Moreover, as the intelligence world knew, Poitras was herself a veritable lightning rod for attracting ex-NSA employees who objected to some of its surveillance programs. In 2012, her previously mentioned filming in Berlin of NSA insiders could make her communications of interest to intelligence services that wanted to keep tabs on possible NSA dissidents.

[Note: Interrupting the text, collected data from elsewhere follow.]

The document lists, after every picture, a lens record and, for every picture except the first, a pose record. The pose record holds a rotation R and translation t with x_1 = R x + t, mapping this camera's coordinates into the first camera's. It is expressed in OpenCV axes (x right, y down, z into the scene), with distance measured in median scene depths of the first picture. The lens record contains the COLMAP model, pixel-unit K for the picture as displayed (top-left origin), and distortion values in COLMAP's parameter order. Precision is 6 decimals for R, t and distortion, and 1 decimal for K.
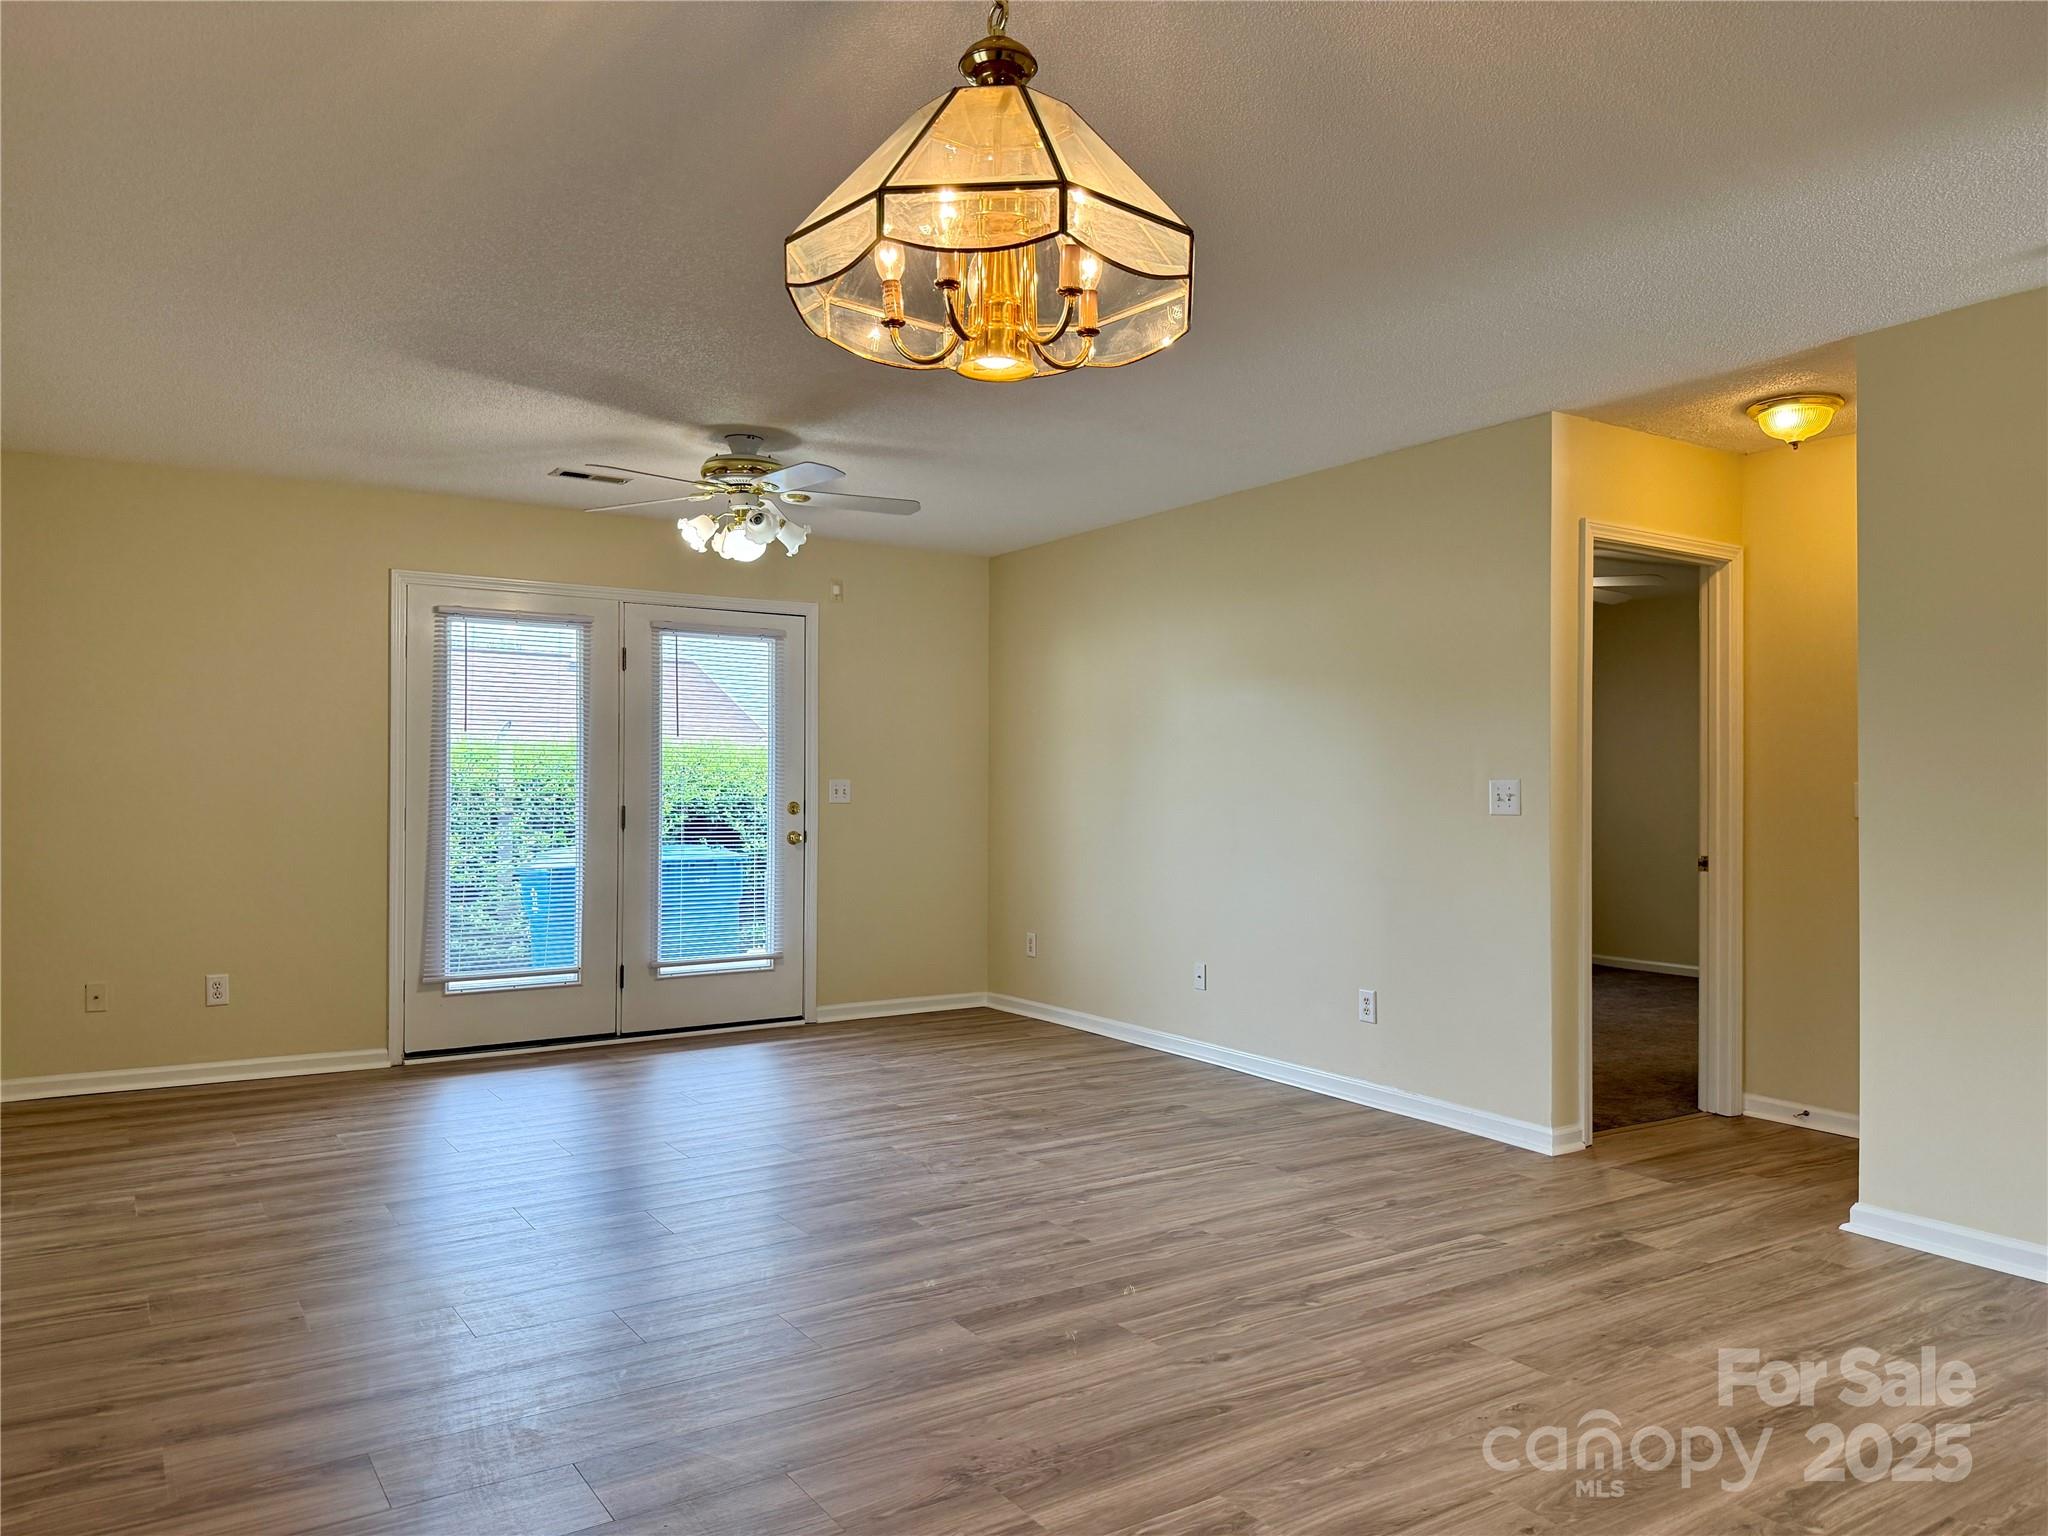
lens RADIAL K [[1425.4, 0, 1028.5], [0, 1425.4, 778.9], [0, 0, 1]] dist [0.155147, -0.289579]
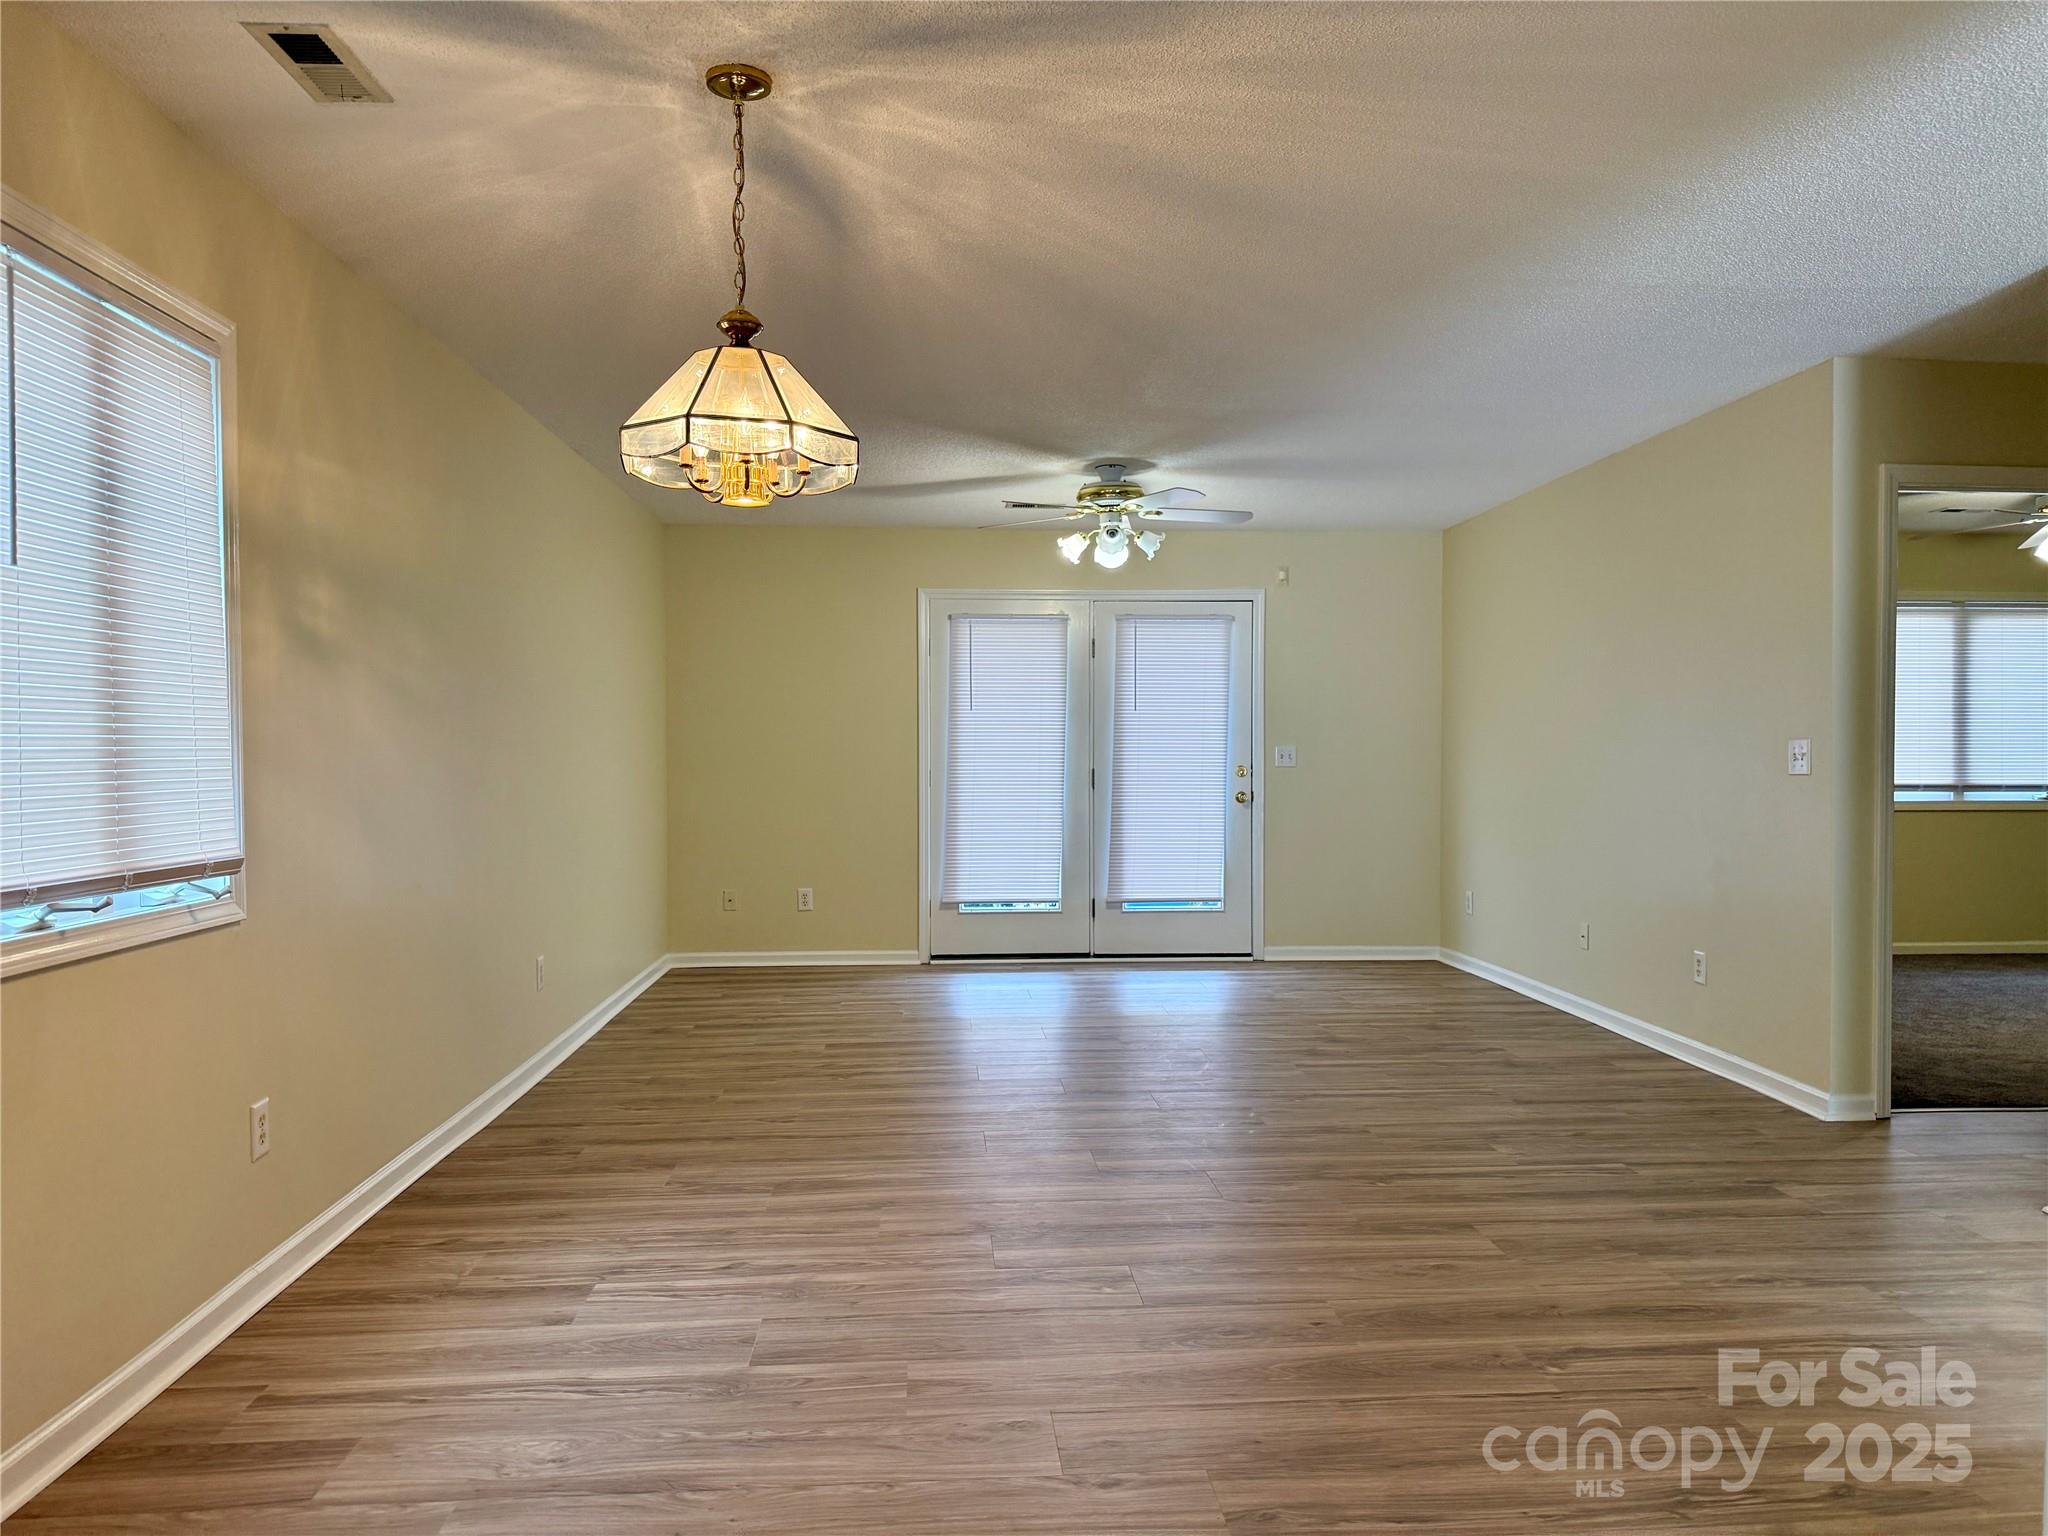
lens RADIAL K [[1425.4, 0, 1028.5], [0, 1425.4, 778.9], [0, 0, 1]] dist [0.155147, -0.289579]
pose [[0.872620, 0.002840, -0.488392, 0.343393], [0.007430, 0.999790, 0.019090, 0.005282], [0.488343, -0.020287, 0.872416, -0.105871]]
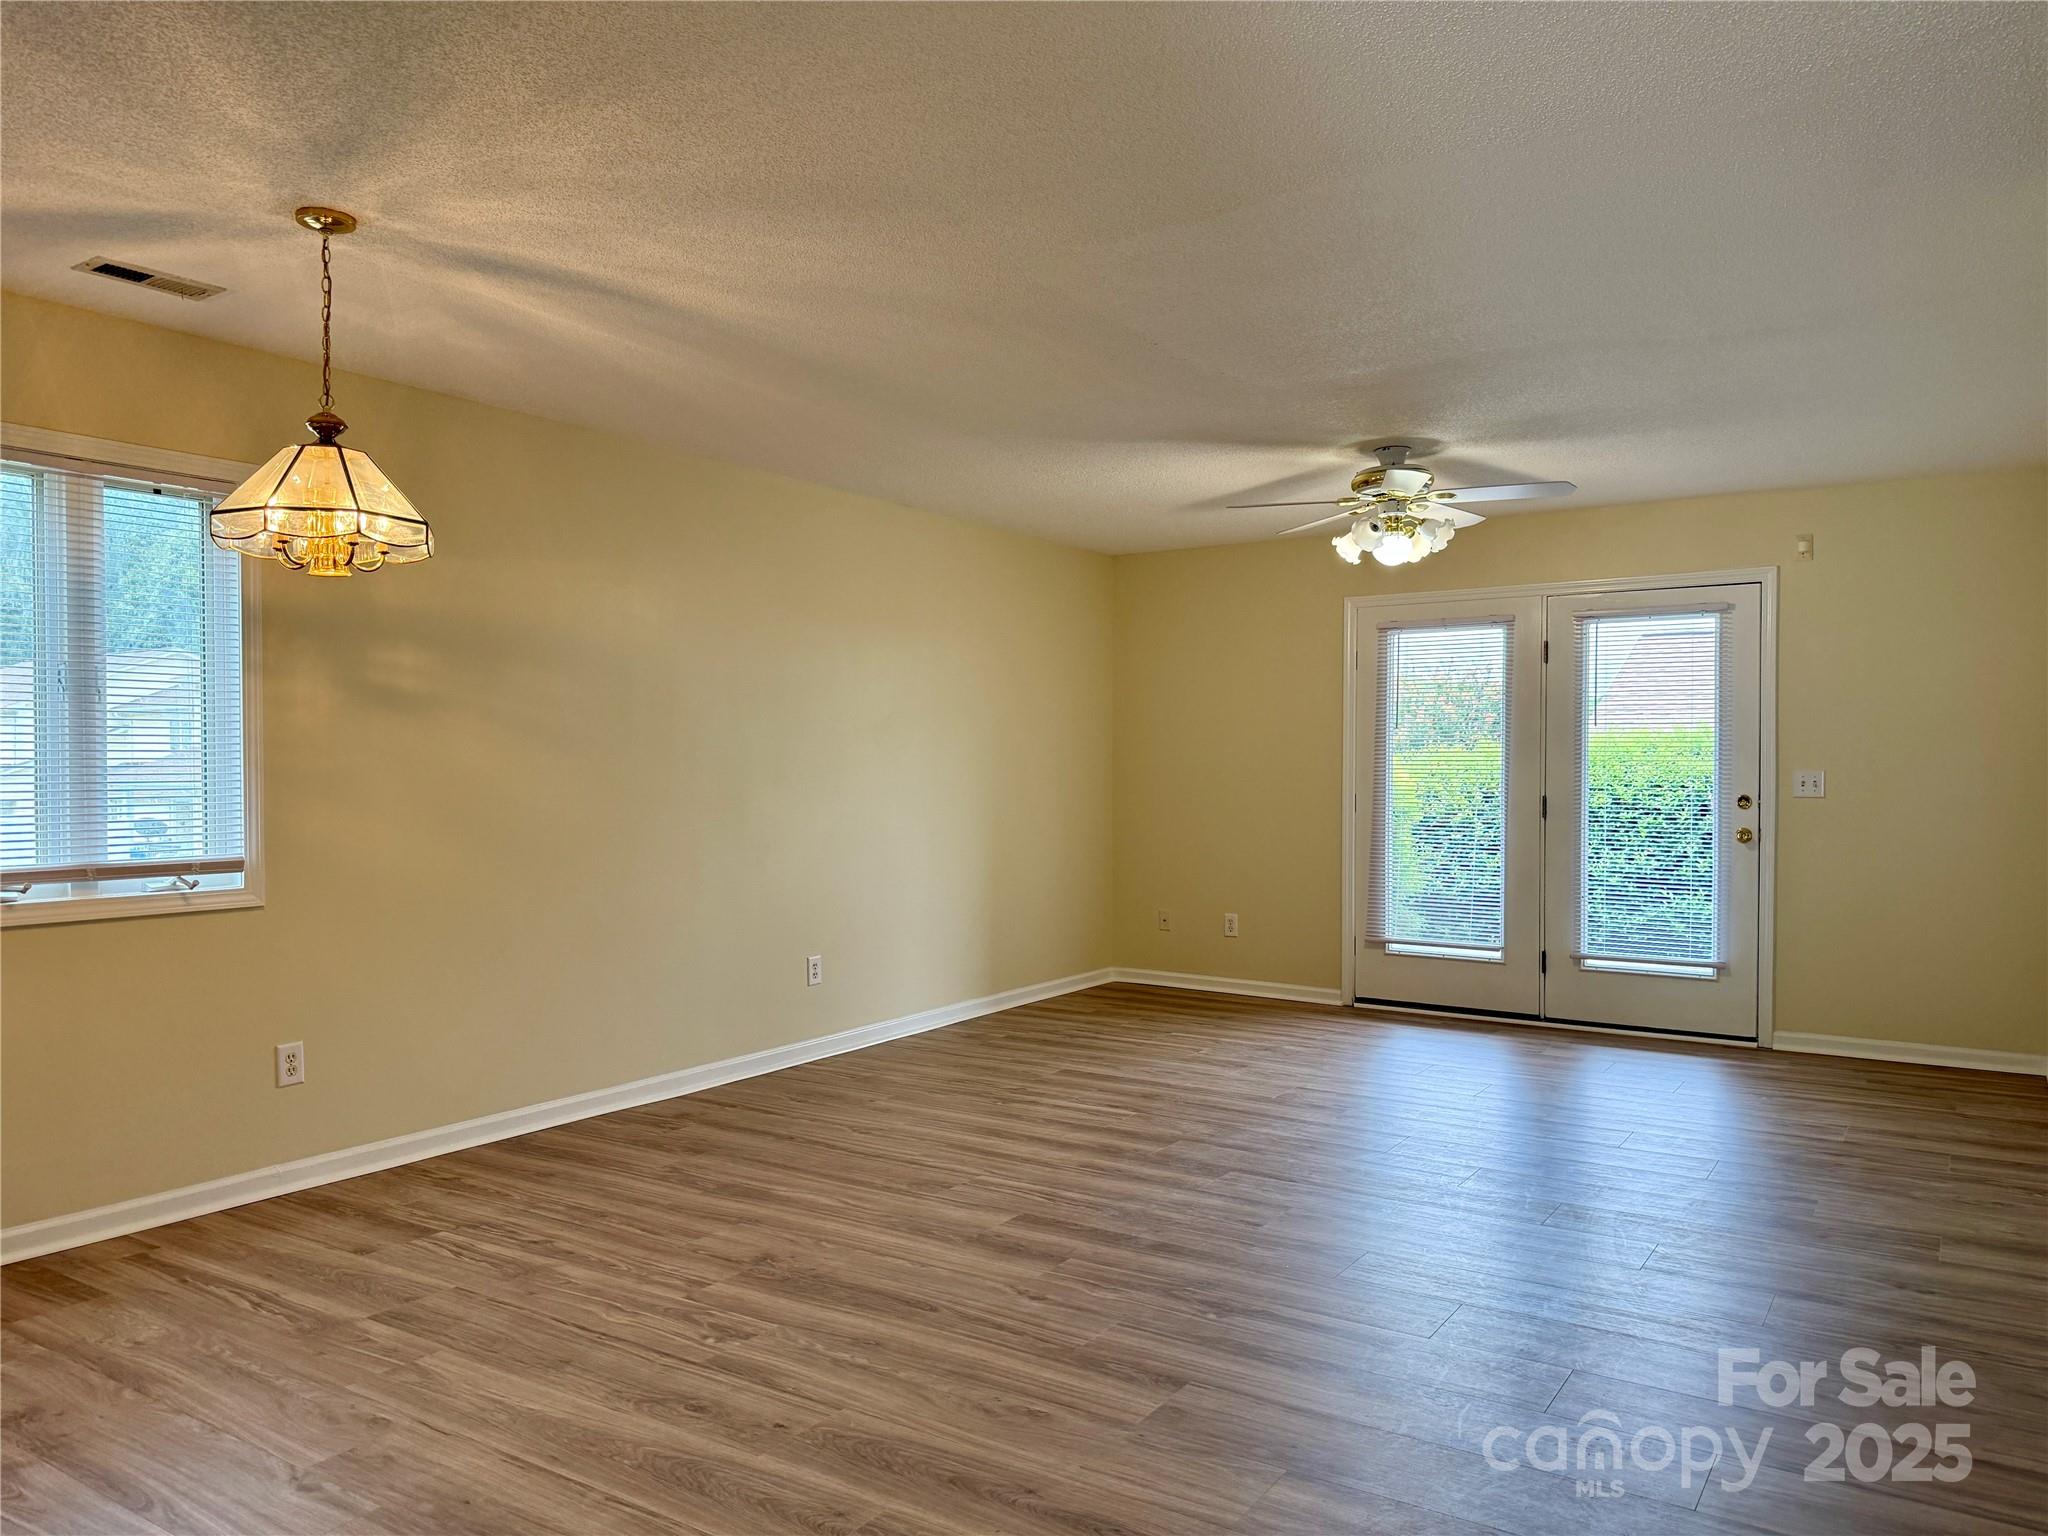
lens RADIAL K [[1425.4, 0, 1028.5], [0, 1425.4, 778.9], [0, 0, 1]] dist [0.155147, -0.289579]
pose [[0.396857, 0.004338, -0.917870, 0.683020], [0.003859, 0.999972, 0.006395, -0.001627], [0.917872, -0.006080, 0.396830, 0.336005]]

Nor was Snowden himself overly discreet. It will be recalled that he had also advertised his Tor-sponsored CryptoParty activities over the Internet and supplied Runa Sandvik, who worked with Appelbaum, his true name and address in Hawaii. Sandvik had no reason not to share the identity of her co-presenter with others in the Tor movement. Snowden, of course, had his girlfriend make a video of his presentation as well. He also bragged about operating the largest Tor outlets in Hawaii. Even if his Tor software provided him with a measure of anonymity, it was not beyond the ability of the world-class cyber services to crack it.